Here's the big version of my nest study.
Nest I. Nest II coming up.
My sister has been appointed as Marketing Director. Her birthday is on International Women's Day (not a prerequisite, but still). I had to explain the genesis of the nest theme.
I said, "Hmm, I just liked that nest rock."
This one.But nests are incredibly symbolic. I say "I just like painting what I
feel like painting. It's like accessing the subconscious/unconscious world. Sometimes I don't understand a painting until years later." Like this one.
Acrylic on hardboard, currently covering the breaker-box by the kitchen stove.I did this oh...1999? Right after travelling to England, where I met a woman named Trish who had just been diagnosed with breast cancer. I did this as a "healing painting" to help her change and transform (spiderweb/butterfly...) and overcome her illness. Waaay back then, I didn't have technology, so I took a photograph and mailed it to her in the post. (She did recover, and got married.)
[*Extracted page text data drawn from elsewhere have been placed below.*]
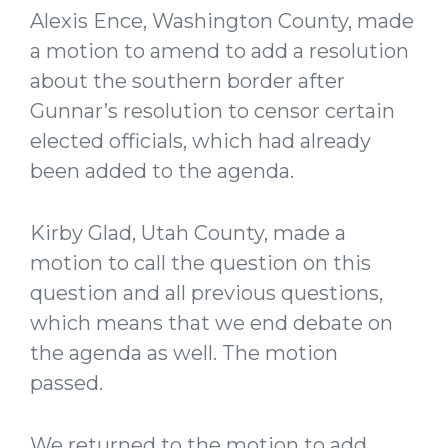
Alexis Ence, Washington County, made
a motion to amend to add a resolution
about the southern border after
Gunnar’s resolution to censor certain
elected officials, which had already
been added to the agenda.
Kirby Glad, Utah County, made a
motion to call the question on this
question and all previous questions,
which means that we end debate on
the agenda as well. The motion
passed.
We returned to the motion to add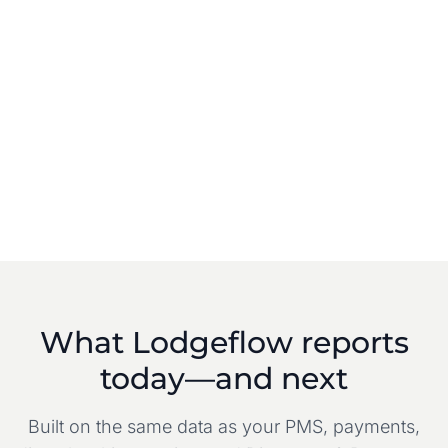
What Lodgeflow reports
today—and next
Built on the same data as your PMS, payments,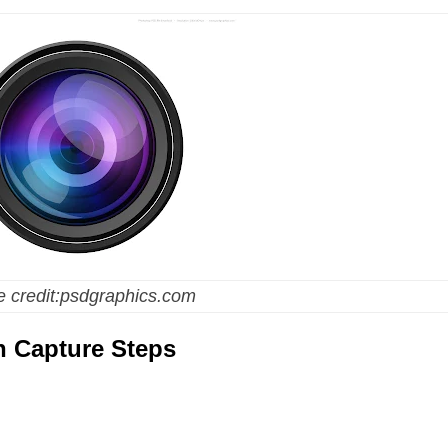
 credit:psdgraphics.com
n Capture Steps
Later, I changed the face in the painting (it had been a portrait) to a more stylized "everywoman" face. Later still, I wondered why the windows are so dark, both the house and fence are so monochromatic, the pickets almost look like bars, and the colourful garden is
outside the fence.
If I were to analyze it now, with the clarity of years, I'd say "the little house with the picket fence" represented a restrictive life/body/mindset that needed shaking up. The woman is actually pointing to a spider, hidden in the foliage, a classic agent of the creation/destruction process (continually weaving webs that are continually destroyed).
So the moral is, don't squish spiders.
And Yay for International Women's Day. Gratitude for living in a place where we have freedom to be, evolve, express, create, transform etc. etc. and just be ourselves. And cheers to men, who also have to evolve, express, create and transform themselves. We are all in this together, becoming more human in the best sense.